In fact, let me go a step further and point out that the medical research that I do for a living is largely supported by taxpayer money. When you consider that, I hope you’ll realize what an outrage it is that the research you pay for is being used to increase profits for insurance companies while those people who can’t get insurance are left to suffer even when treatment might be available. Doesn’t that make you angry? It makes me furious. This is just one of many reasons why I’ve been protesting Donald Trump and his policies. But it’s a big one. And I hope that maybe it will matter as much to you as it does to me.
Thank you for reading this far, Trump Voters. I hope we can continue to talk. Have a good day, and a happy and healthy 2017.
P.S. I want to add one more thing, just in case this makes an impact: two of my great grandparents were refugees from Syria who came to the United States in the early 20th century.
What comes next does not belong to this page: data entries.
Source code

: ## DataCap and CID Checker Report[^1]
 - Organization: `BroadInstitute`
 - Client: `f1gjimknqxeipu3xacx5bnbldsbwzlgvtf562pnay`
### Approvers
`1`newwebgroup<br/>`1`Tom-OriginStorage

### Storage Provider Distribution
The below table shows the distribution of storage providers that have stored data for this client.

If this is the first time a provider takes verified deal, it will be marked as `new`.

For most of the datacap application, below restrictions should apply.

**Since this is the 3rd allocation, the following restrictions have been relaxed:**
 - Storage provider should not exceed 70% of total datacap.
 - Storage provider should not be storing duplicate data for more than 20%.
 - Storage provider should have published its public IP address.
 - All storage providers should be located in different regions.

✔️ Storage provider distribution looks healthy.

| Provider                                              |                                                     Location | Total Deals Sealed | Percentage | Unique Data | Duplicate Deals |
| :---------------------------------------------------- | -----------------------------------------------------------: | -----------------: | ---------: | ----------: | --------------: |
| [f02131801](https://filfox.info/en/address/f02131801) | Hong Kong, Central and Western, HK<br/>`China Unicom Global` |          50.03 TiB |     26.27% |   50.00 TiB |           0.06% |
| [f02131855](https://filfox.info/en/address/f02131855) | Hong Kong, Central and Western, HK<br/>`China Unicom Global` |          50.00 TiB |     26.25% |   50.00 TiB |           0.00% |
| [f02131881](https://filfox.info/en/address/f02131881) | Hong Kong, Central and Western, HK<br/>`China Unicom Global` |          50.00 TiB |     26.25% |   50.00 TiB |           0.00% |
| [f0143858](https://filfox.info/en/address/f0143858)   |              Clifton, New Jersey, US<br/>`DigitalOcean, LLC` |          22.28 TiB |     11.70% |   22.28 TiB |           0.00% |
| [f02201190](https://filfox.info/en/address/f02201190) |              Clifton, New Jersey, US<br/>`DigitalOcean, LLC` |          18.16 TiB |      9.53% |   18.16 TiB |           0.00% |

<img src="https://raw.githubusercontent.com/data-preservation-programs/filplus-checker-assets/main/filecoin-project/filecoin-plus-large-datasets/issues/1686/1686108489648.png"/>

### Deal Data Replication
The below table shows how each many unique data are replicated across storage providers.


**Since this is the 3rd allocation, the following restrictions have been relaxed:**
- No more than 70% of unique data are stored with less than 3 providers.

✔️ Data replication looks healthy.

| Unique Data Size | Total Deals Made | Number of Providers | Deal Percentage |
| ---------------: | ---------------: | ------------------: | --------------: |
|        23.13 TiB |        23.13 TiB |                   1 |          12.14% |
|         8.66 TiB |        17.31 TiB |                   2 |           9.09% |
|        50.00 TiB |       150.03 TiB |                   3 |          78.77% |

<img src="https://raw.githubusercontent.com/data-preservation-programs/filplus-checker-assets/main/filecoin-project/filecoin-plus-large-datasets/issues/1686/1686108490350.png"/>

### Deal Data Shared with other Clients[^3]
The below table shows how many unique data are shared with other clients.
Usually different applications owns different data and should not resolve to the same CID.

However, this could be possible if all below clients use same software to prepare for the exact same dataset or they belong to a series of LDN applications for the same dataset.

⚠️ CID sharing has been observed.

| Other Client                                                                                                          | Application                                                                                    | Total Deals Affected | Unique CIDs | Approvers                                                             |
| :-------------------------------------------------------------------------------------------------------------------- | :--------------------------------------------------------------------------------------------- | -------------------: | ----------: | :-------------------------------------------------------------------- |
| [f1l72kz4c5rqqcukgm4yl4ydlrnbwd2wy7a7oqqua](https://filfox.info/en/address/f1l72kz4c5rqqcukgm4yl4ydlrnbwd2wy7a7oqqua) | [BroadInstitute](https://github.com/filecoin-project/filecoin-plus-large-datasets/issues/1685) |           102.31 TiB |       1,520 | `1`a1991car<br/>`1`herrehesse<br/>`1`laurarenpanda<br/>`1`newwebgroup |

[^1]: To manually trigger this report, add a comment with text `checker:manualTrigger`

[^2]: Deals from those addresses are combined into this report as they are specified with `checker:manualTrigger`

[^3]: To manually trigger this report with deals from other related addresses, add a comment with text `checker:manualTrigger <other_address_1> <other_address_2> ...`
If not for the this country’s willingness to accept struggling strangers and provide them with basic human needs including a good education for their children, my family’s history might have been very, very different. Today’s refugees and other immigrants are tomorrow’s regular, hard-working, productive American citizens – that’s the main thing that has always made this country great.
About the writer
Emily is a biologist living in California.